OUTLOOK PHOTO: JOSH KULLA - Tribal Council members perform a traditional song Tuesday at a ceremony marking the demolition of the former Multnomah Greyhound Park.The tribe won’t say exactly what they plan to build on the site, but they’ve stated that the location will include both “family friendly” and “adult” entertainment.

For families, that could mean anything from a water park to a bowling alley, video arcade or movie theatre. In terms of “adult” fun, Leno floated the idea of building a brewery.

Either way, tribal leaders are fairly confident tourists will need somewhere to eat and sleep. They say an upscale restaurant and hotel will anchor the site. There’s even been some talk of building mixed-use retail and housing.

Patricia Smith, Wood Village’s mayor, said she didn’t believe the tribe would build a casino in her city.

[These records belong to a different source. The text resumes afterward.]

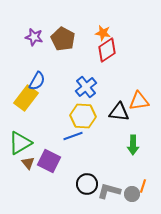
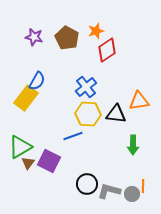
orange star: moved 7 px left, 2 px up; rotated 28 degrees counterclockwise
brown pentagon: moved 4 px right, 1 px up
black triangle: moved 3 px left, 2 px down
yellow hexagon: moved 5 px right, 2 px up
green triangle: moved 4 px down
brown triangle: rotated 16 degrees clockwise
orange line: rotated 16 degrees counterclockwise
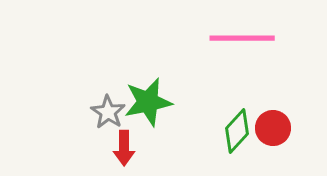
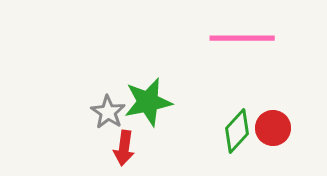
red arrow: rotated 8 degrees clockwise
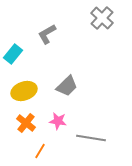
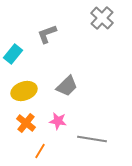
gray L-shape: rotated 10 degrees clockwise
gray line: moved 1 px right, 1 px down
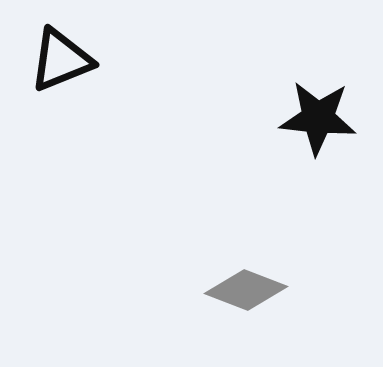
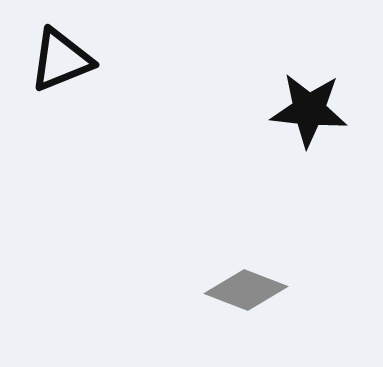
black star: moved 9 px left, 8 px up
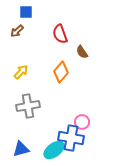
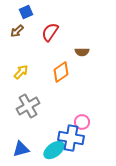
blue square: rotated 24 degrees counterclockwise
red semicircle: moved 10 px left, 2 px up; rotated 54 degrees clockwise
brown semicircle: rotated 56 degrees counterclockwise
orange diamond: rotated 15 degrees clockwise
gray cross: rotated 20 degrees counterclockwise
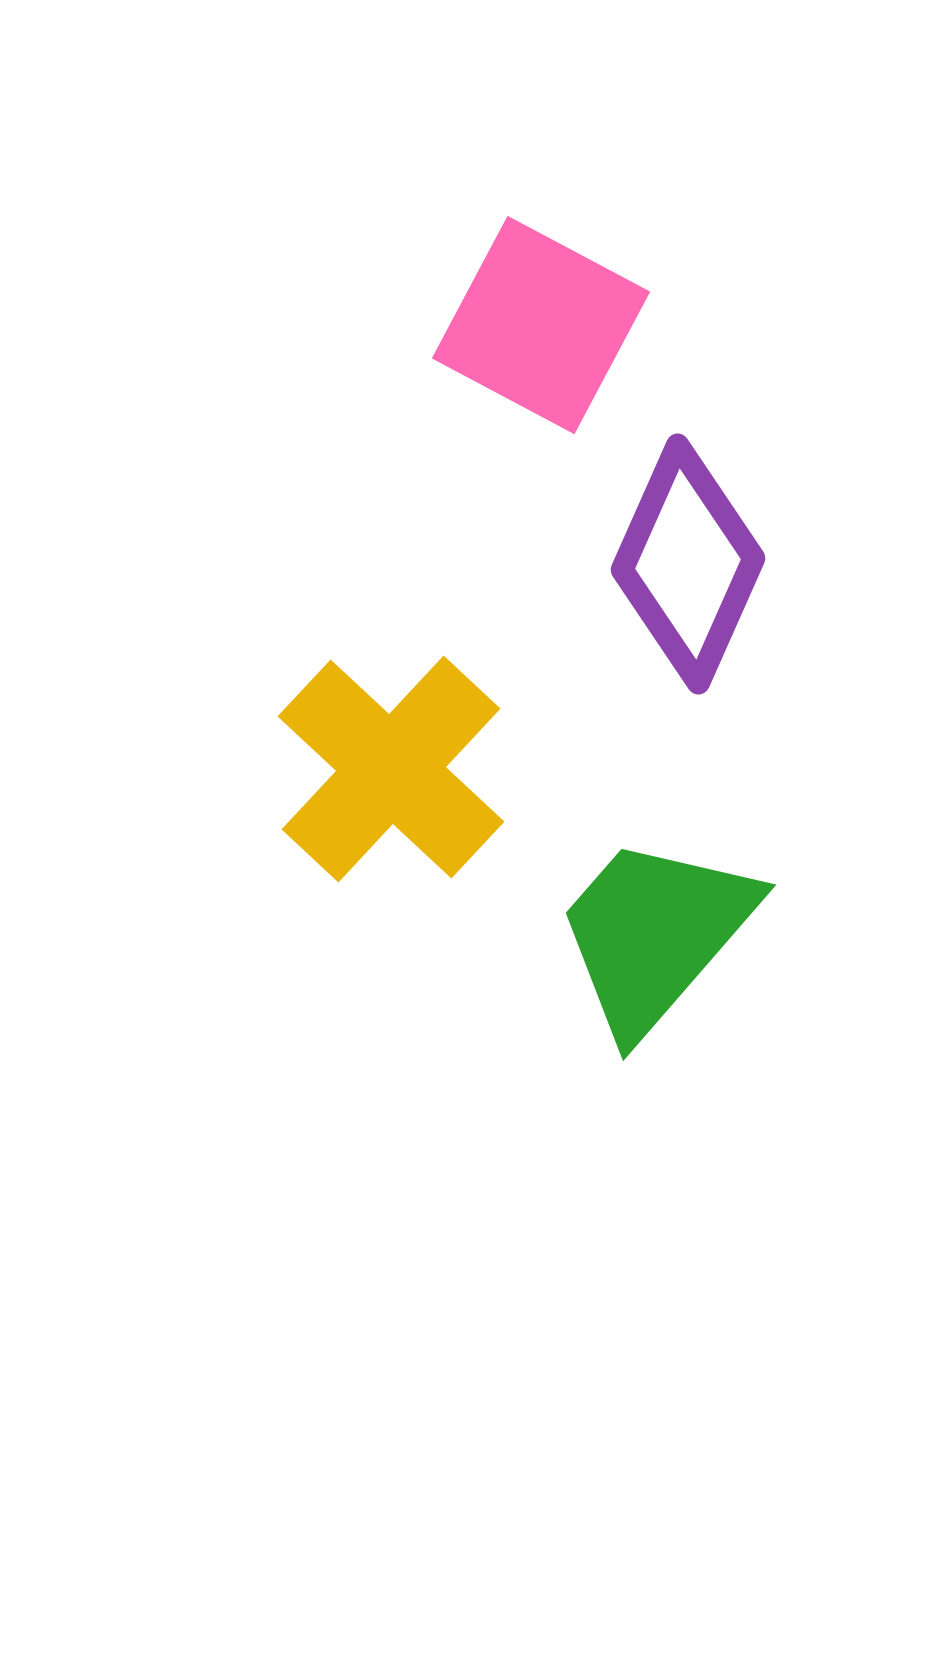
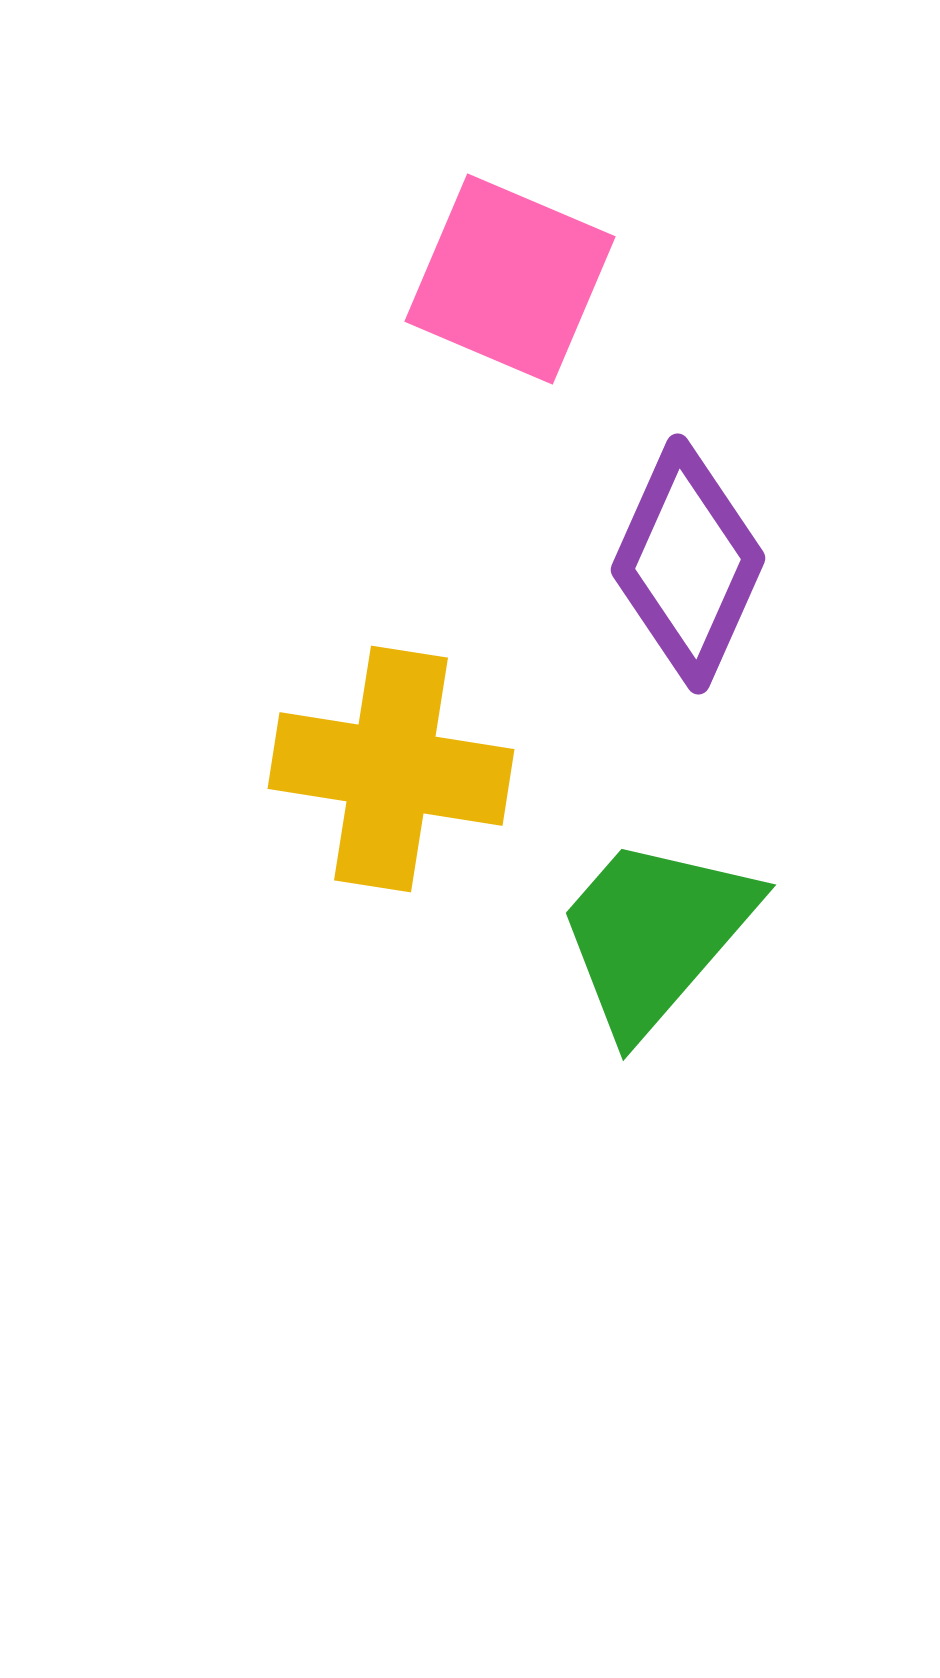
pink square: moved 31 px left, 46 px up; rotated 5 degrees counterclockwise
yellow cross: rotated 34 degrees counterclockwise
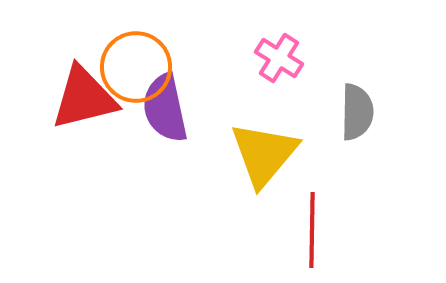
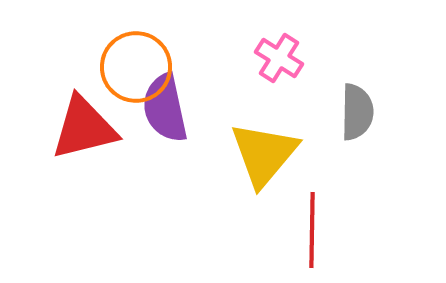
red triangle: moved 30 px down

But she said she wasn’t against the idea either.

“Whatever the tribe does will be profitable, because they’re not in the business of losing money,” Smith said. “Most people want to see it become some sort of family entertainment place… As long as they get rid of that ugly building, I’ll be fine.”

The new site has a number of tempting features, notes Leno. It’s close to Interstate 84 and might appeal to visitors who don’t want to stay in downtown Portland.

Ramblin’ gamblin’ memories

OUTLOOK PHOTO: JOSH KULLA - Bob Wonsley (left) shows off framed memorabilia from the May day in 1985 when he won $800 betting on the dogs at the Multnomah Kennel Club, as it was known at that time.First opened in 1957, for years Multnomah Greyhound Park was the premier gambling destination for locals. At its peak in 1987, the stadium reported more than 600,000 annual spectators.

Those days are long past. The park has sat empty since 2004, attracting only dust and vagrants.

About 200 people gathered this Tuesday, June 28, to watch the ceremonial start to the demolition. After an invocation and tribal drum song, former workers and visitors reminisced about the time spent (and money lost) at the iconic venue.

Rocky Willy started working as a night-shift groom at the track the year it opened. His job was to parade the No. 1 dog to the bleachers full of betting fans.

“People would call out, ‘Just give me one winner.’ And I said, ‘If I knew who was coming in, I would own this place!” he said.

Shelly Flitcraft, a patron of the park, recalled sneaking in when she was just 16 — too young to legally gamble in Oregon.

“My mom would never know I was betting” she recalled. “I’m crushed to see it gone, because of the childhood memories. But it’s been abandoned a long time, and hopefully something good will come of it.”

In the background, a fully-extended hydraulic excavator daintily smashed several third-story windows with its bucket. Inside the building, other earth movers were busy tearing out the floor.

The real demolition will take place outside the public’s eye, and should be completed within the next six weeks.